In den Kapiteln 50 und 51 finden wir die göttliche Antwort.

  1. Babel, das Werkzeug des Gerichtes in Gottes Hand über götzendienerische Nationen, hätte allein Ihn anbeten und Ihm dienen sollen. Er hat sich ja Nebukadnezar deutlich genug bezeugt. Statt dessen hat dieser König einen obligatorischen Götzendienst eingeführt und sein Reich dadurch verderbt (Kap. 50,2. 38; 51,15-19; Dan 3).
  2. Jehova nahm Rache an Babel wegen der Zerstörung Seines Tempels (Kap. 50,28; 51,11; 52,13. 17-23).
  3. In der Ausübung des Gerichts an Juda überschritten die Chaldäer das von Gott festgesetzte Mass: Sie hatten Jehovas Erbteil geplündert und die in die Gefangenschaft Weggeführten bedrückt.
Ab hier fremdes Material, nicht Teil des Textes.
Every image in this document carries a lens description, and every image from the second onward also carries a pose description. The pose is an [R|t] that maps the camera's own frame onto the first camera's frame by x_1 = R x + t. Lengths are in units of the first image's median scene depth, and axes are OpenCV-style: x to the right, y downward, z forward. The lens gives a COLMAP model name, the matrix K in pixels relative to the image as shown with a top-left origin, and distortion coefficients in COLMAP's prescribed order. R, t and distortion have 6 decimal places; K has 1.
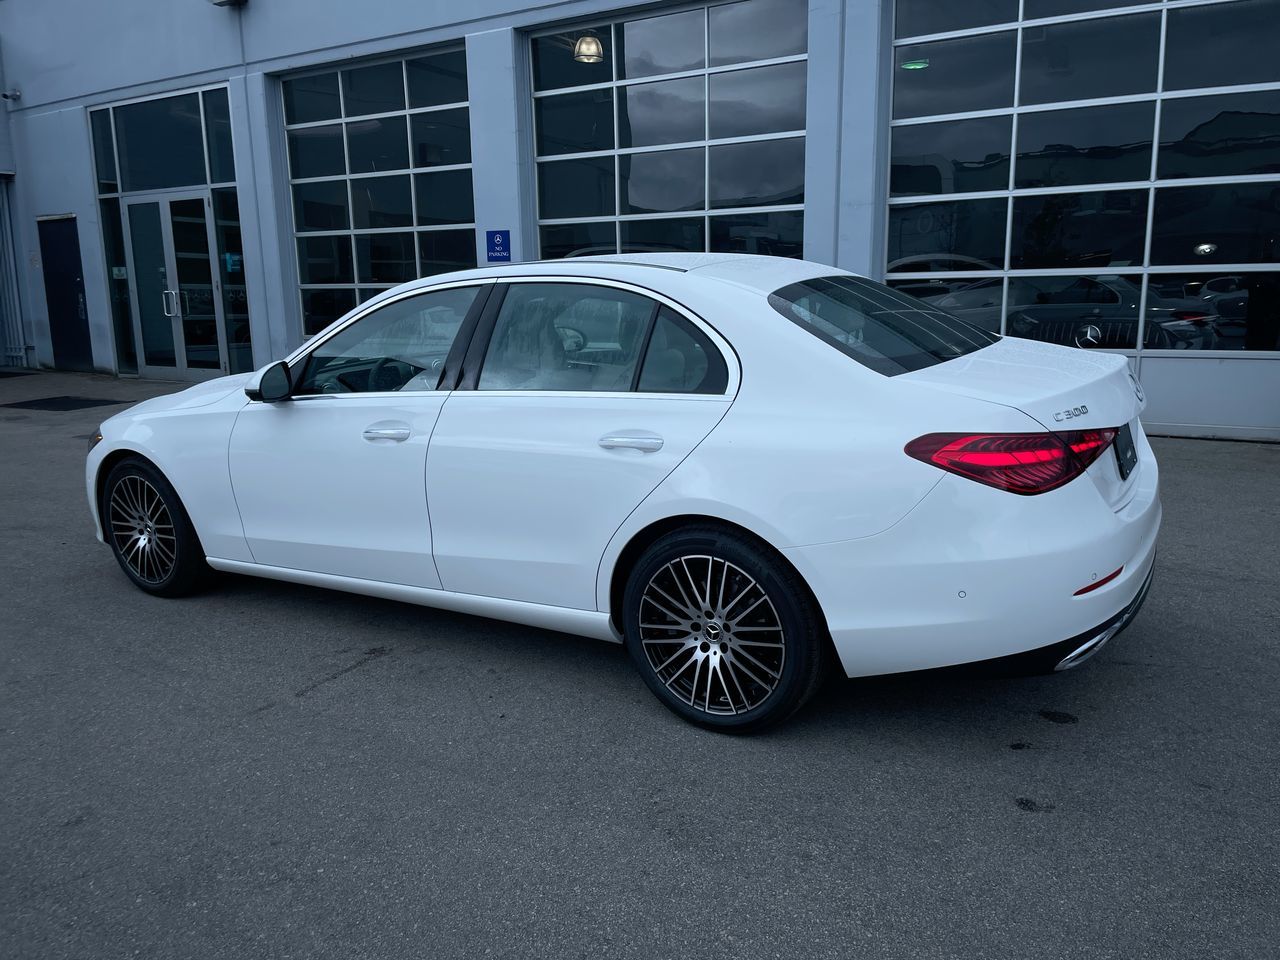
lens RADIAL K [[973.7, 0, 650.2], [0, 973.7, 482.8], [0, 0, 1]] dist [0.086337, -0.115543]
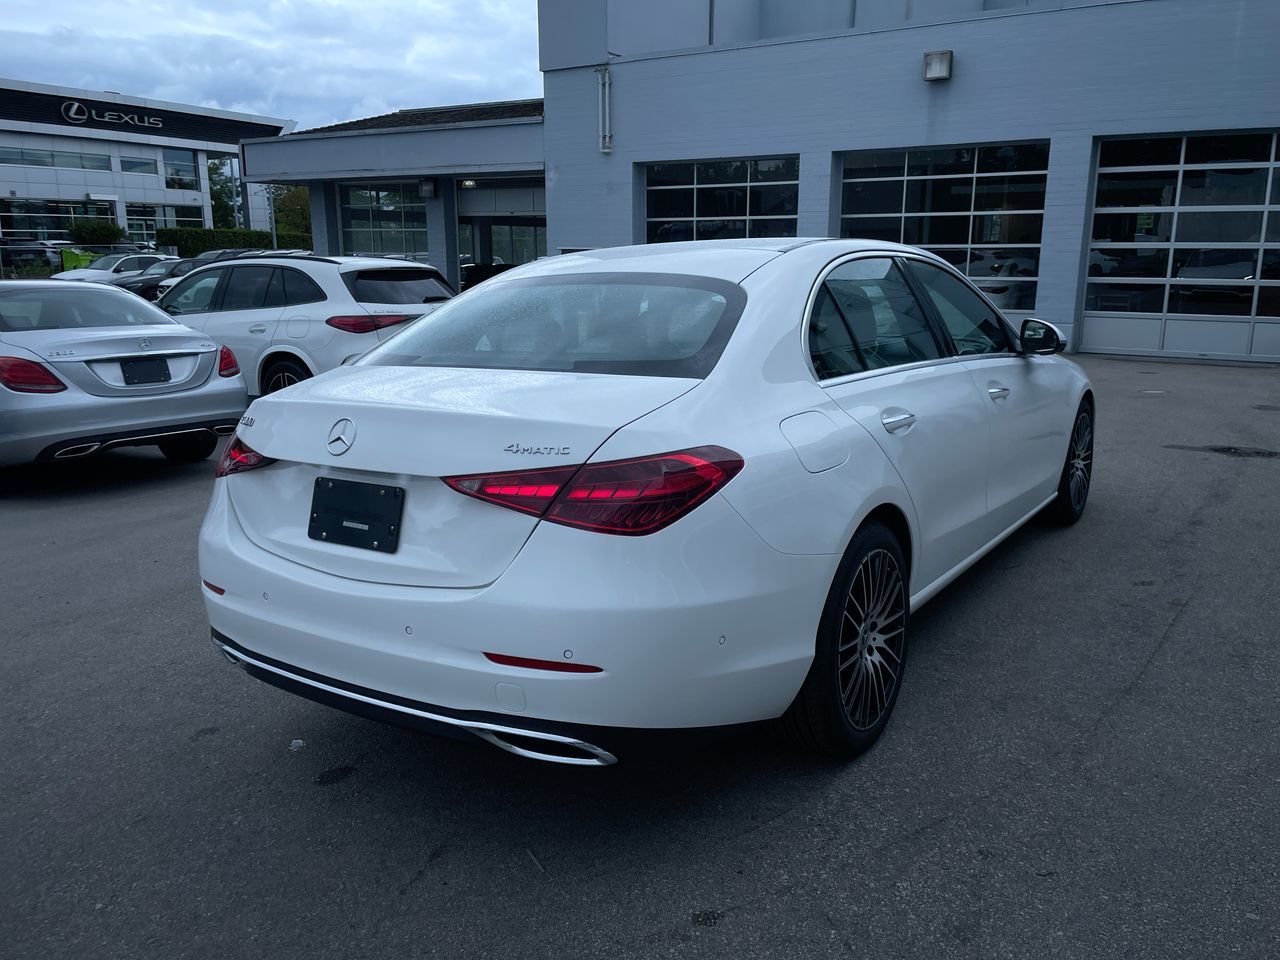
lens RADIAL K [[971.3, 0, 650.9], [0, 971.3, 468.2], [0, 0, 1]] dist [0.085690, -0.115068]
pose [[-0.033639, 0.231549, -0.972242, 0.998482], [-0.195131, 0.952549, 0.233610, -0.241697], [0.980200, 0.197573, 0.013139, 1.006112]]
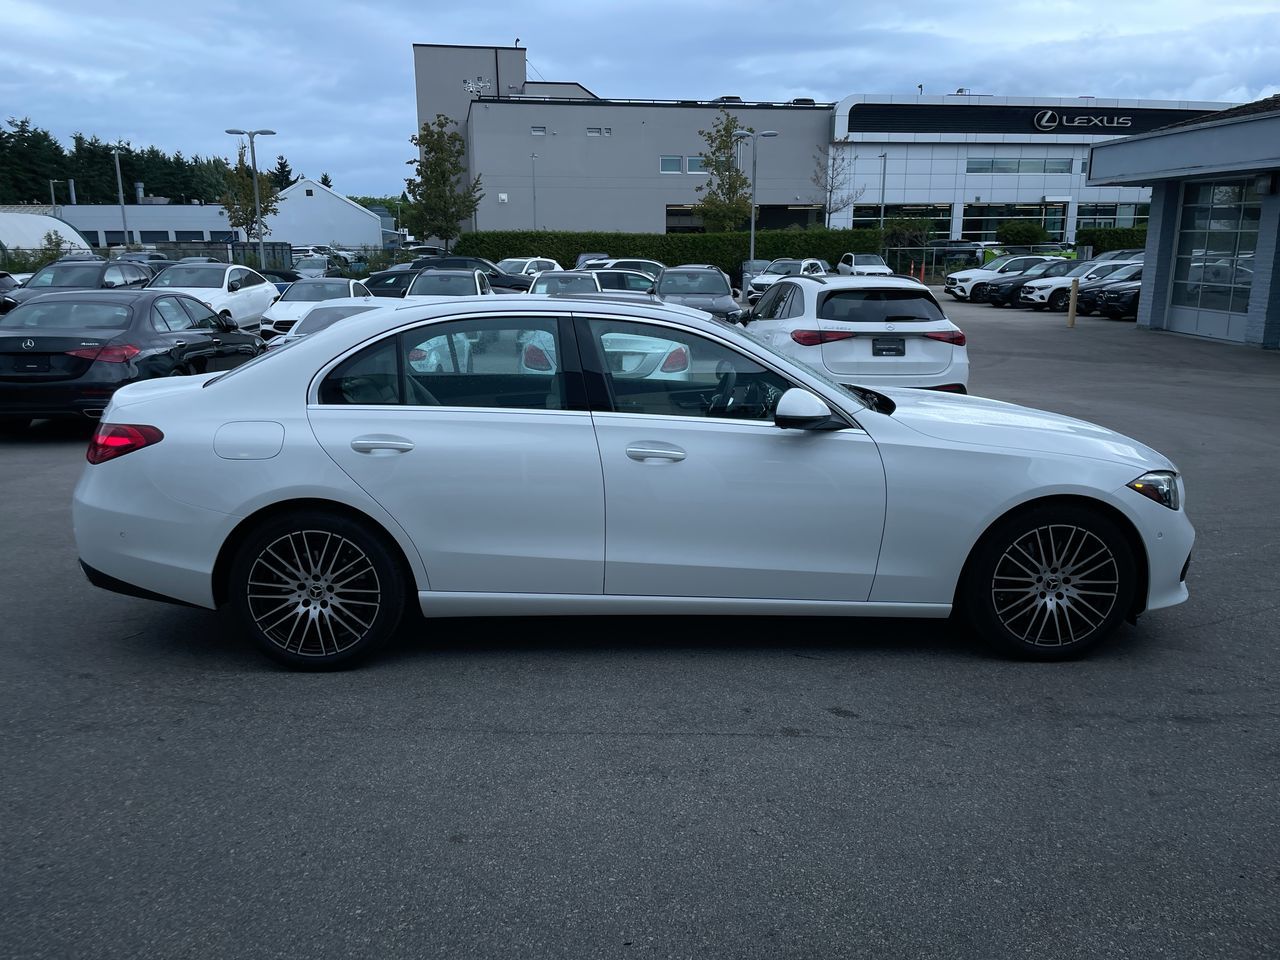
lens RADIAL K [[971.3, 0, 633.9], [0, 971.3, 473.1], [0, 0, 1]] dist [0.085690, -0.115068]
pose [[-0.829697, 0.142460, -0.539729, 0.562793], [-0.094546, 0.917054, 0.387393, -0.522722], [0.550148, 0.372448, -0.747408, 2.105828]]
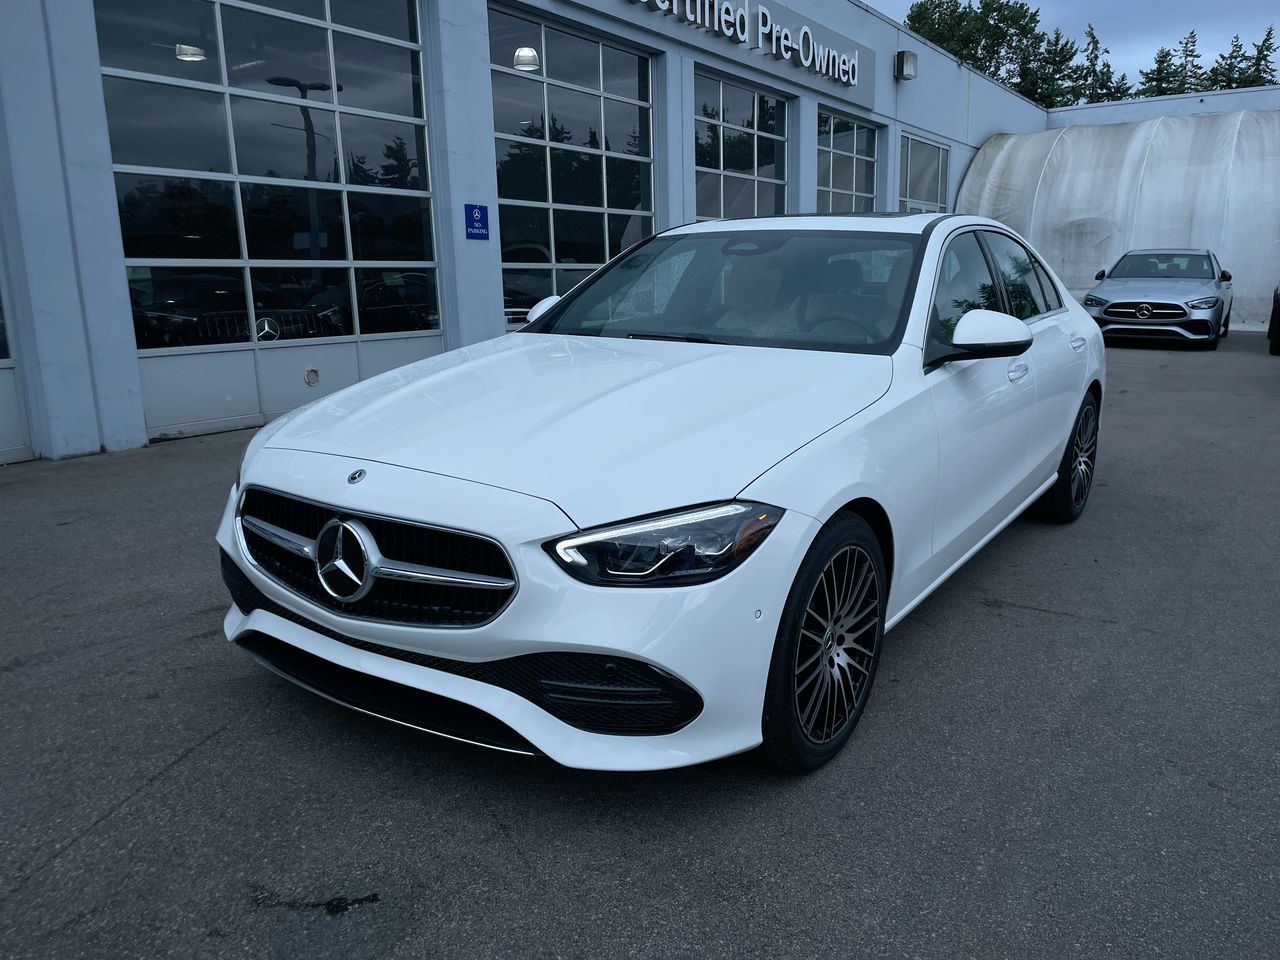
lens RADIAL K [[971.3, 0, 646.0], [0, 971.3, 484.9], [0, 0, 1]] dist [0.085690, -0.115068]
pose [[0.048689, -0.188739, 0.980820, -1.259841], [0.217540, 0.960414, 0.174014, -0.191030], [-0.974836, 0.204895, 0.087820, 1.255583]]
Auch hielten sie die Gefangenen fest und dachten nicht daran, sie zu entlassen.
  4. In allen diesen Verfehlungen hat sich Babel in seinem Hochmut über Jehova erhoben, gegen den Heiligen Israels vermessen gehandelt und gesündigt (50,14.29-32).

Aus diesen Gründen kam ein viel schrecklicheres Gericht über Babel als über Juda und die angrenzenden Länder: Eine Nation zog von Norden her wider Babel - die Meder - und machte die grosse Stadt, die sich Nebukadnezar «durch die Stärke seiner Macht und zu Ehren seiner Herrlichkeit» erbaut hatte, wie auch das Land der Chaldäer zu einer ewigen Wüste, ohne Bewohner. «Wüstentiere mit wilden Hunden werden darin wohnen ... es soll in Ewigkeit nicht mehr bewohnt werden ... kein Menschenkind wird darin weilen.»

Am Schluss der kurzen Betrachtung dieses Buches drängt es uns, jetzt schon in das Lied Moses einzustimmen und zu sagen: «Der Fels: vollkommen ist sein Tun; denn alle seine Wege sind recht.» Wie aber werden erst unsere Herzen in ewiger Anbetung überströmen, wenn wir im Himmel Gottes Wege mit den Menschen in vollkommener Einsicht und mit vollem Verständnis überblicken!

Auch die Person Seines Knechtes Jeremia ist uns etwas vertrauter geworden. Gott hat diesem empfindsamen, an sich schwachen Manne Gnade gegeben, seinen Dienst in Treue und Gehorsam zu vollenden, durch alle Leiden und Widerstände hindurch. Wie werden sich seine Klagelieder über Juda und Jerusalem in Freudengesänge umwandeln, wenn ganz Israel wiederhergestellt ist und von einem herrlichen Zion aus regiert und gesegnet wird!